A entrada em vigor da nova rodada de tarifas impostas pelos Estados Unidos sobre produtos brasileiros acende um sinal de alerta para a economia catarinense. Um estudo divulgado pela Federação das Indústrias de Santa Catarina (FIESC) aponta que os efeitos da segunda fase das medidas podem repetir os prejuízos registrados no primeiro ciclo de sobretaxas, afetando exportações, competitividade e geração de empregos no estado.
Segundo a entidade, Santa Catarina já deixou de criar cerca de 7,6 mil postos formais de trabalho durante a primeira fase das restrições comerciais. Agora, a expectativa é de que o novo pacote tarifário provoque impactos semelhantes, especialmente sobre os setores industriais com forte presença no mercado norte-americano.
Embora a tarifa nominal máxima prevista nesta nova etapa seja inferior à aplicada anteriormente, a FIESC alerta que isso não representa uma melhora efetiva para as empresas catarinenses. O principal motivo é que concorrentes internacionais do Brasil deverão enfrentar tarifas menores, reduzindo a competitividade dos produtos fabricados em Santa Catarina.
Os reflexos já foram sentidos nas exportações durante o primeiro tarifaço. Entre agosto de 2025 e fevereiro de 2026, as vendas catarinenses para os Estados Unidos caíram cerca de 38%, passando de uma média mensal de US$ 141 milhões para aproximadamente US$ 87 milhões. Com a possível adoção das novas sobretaxas, a expectativa é de que essa retração volte a se aproximar dos 40%.
O levantamento mostra ainda que mais de 500 produtos catarinenses perderão competitividade nesta nova fase das tarifas, enquanto outros segmentos poderão registrar algum ganho. No entanto, a avaliação da FIESC é de que o saldo permanece negativo, principalmente porque outros países exportadores terão condições mais favoráveis para disputar espaço no mercado norte-americano.
A preocupação é ainda maior em Santa Catarina devido ao perfil da pauta exportadora do estado. Enquanto cerca de um quarto das exportações brasileiras deverá ser diretamente afetado pelas novas medidas, no estado aproximadamente 56% dos embarques permanecem expostos às sobretaxas, em razão da forte participação da indústria de transformação.
Além do impacto econômico, o cenário também ganhou contornos diplomáticos. As tensões entre Brasil e Estados Unidos aumentaram após a investigação comercial aberta pelo governo norte-americano com base na chamada Seção 301, que questiona práticas brasileiras relacionadas ao comércio digital, ao sistema de pagamentos Pix e a políticas ambientais.

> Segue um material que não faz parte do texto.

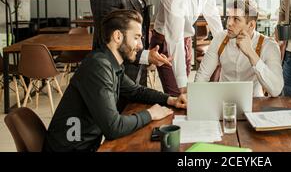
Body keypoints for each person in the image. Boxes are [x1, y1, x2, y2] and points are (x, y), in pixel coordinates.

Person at [43, 10, 187, 152]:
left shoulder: (109, 63)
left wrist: (171, 100)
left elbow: (136, 91)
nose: (141, 45)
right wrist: (151, 114)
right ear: (118, 36)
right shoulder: (98, 66)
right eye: (136, 37)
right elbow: (113, 127)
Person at [152, 0, 223, 96]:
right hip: (165, 42)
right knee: (177, 94)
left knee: (188, 94)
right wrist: (182, 83)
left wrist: (224, 43)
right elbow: (175, 39)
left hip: (186, 39)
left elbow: (212, 14)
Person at [195, 0, 283, 97]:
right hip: (223, 100)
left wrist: (251, 53)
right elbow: (202, 76)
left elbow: (276, 90)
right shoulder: (220, 38)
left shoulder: (268, 45)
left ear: (251, 25)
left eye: (236, 19)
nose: (229, 23)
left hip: (254, 102)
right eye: (229, 17)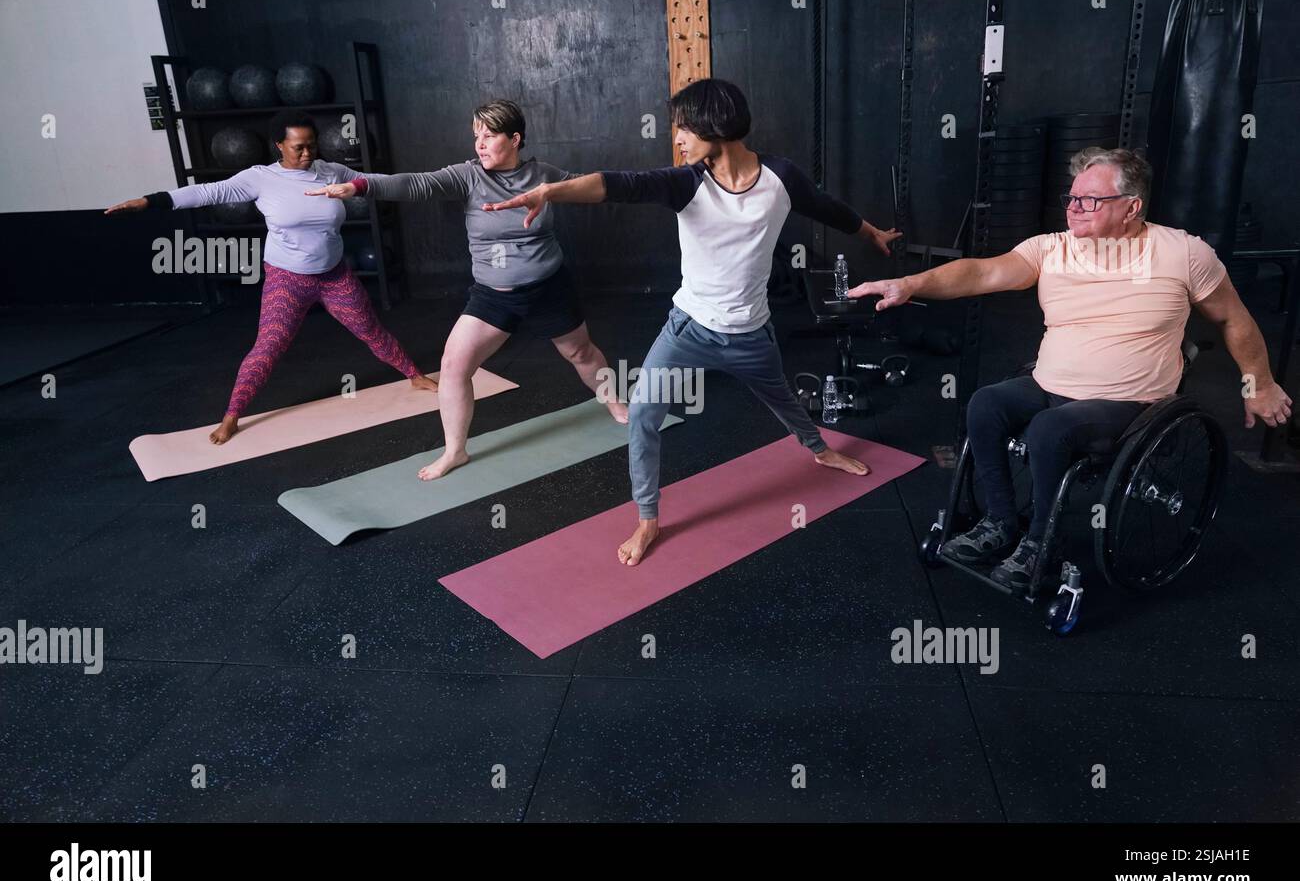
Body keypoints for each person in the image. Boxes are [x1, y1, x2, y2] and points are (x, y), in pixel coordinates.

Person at [483, 78, 901, 566]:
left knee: (783, 399)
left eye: (682, 128)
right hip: (688, 331)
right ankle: (647, 519)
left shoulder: (780, 178)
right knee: (642, 415)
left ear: (714, 125)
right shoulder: (687, 182)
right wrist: (551, 191)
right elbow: (615, 184)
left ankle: (818, 448)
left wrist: (870, 232)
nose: (677, 138)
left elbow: (826, 207)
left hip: (751, 334)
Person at [848, 146, 1292, 592]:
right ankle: (1001, 522)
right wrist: (908, 284)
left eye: (1091, 200)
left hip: (1128, 402)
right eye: (1072, 198)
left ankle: (1043, 543)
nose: (1075, 208)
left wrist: (1260, 383)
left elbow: (1234, 318)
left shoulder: (1183, 254)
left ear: (1132, 207)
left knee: (1048, 430)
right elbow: (981, 274)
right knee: (986, 405)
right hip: (1050, 383)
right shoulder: (1050, 249)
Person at [307, 99, 625, 481]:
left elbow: (589, 186)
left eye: (489, 136)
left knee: (581, 351)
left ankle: (618, 406)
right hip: (493, 295)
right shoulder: (468, 176)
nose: (480, 144)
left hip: (548, 287)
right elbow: (417, 183)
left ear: (515, 138)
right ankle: (454, 451)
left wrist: (655, 187)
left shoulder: (544, 175)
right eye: (476, 136)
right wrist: (359, 185)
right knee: (454, 368)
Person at [106, 109, 435, 444]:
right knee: (268, 347)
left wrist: (417, 183)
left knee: (370, 329)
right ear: (279, 145)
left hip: (335, 275)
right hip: (287, 280)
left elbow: (374, 182)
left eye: (312, 145)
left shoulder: (331, 172)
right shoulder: (261, 178)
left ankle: (414, 375)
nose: (308, 153)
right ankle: (232, 416)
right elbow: (208, 192)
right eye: (298, 147)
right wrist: (150, 202)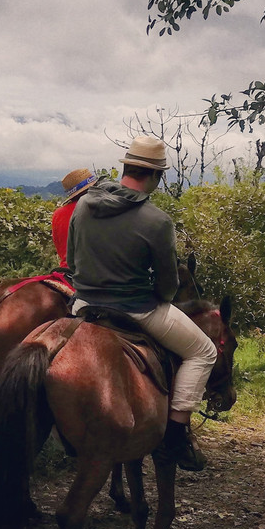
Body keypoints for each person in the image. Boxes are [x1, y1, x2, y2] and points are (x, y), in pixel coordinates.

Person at [66, 136, 217, 471]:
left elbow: (72, 264)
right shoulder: (157, 220)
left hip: (84, 306)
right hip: (136, 309)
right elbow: (167, 287)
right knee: (204, 351)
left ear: (125, 167)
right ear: (156, 176)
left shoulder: (82, 205)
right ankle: (177, 435)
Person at [51, 168, 97, 271]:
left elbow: (60, 248)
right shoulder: (97, 207)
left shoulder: (58, 214)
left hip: (66, 271)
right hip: (93, 271)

O governo brasileiro considera as alegações sem fundamento técnico e prepara uma série de medidas caso o tarifaço seja confirmado. Entre elas está a aplicação da Lei da Reciprocidade Econômica, que permitirá ao Brasil adotar tarifas equivalentes sobre produtos importados dos Estados Unidos. Paralelamente, o governo estuda contestar a decisão em instâncias internacionais e nos próprios tribunais norte-americanos, além de elaborar ações de apoio aos setores econômicos que possam sofrer maiores perdas.
A lista de produtos brasileiros que podem ser atingidos pelas novas tarifas inclui itens como açúcar bruto, tabaco, ferro-gusa, alumínio e molduras de madeira, segmentos que possuem relevância para a indústria nacional e para parte das exportações catarinenses.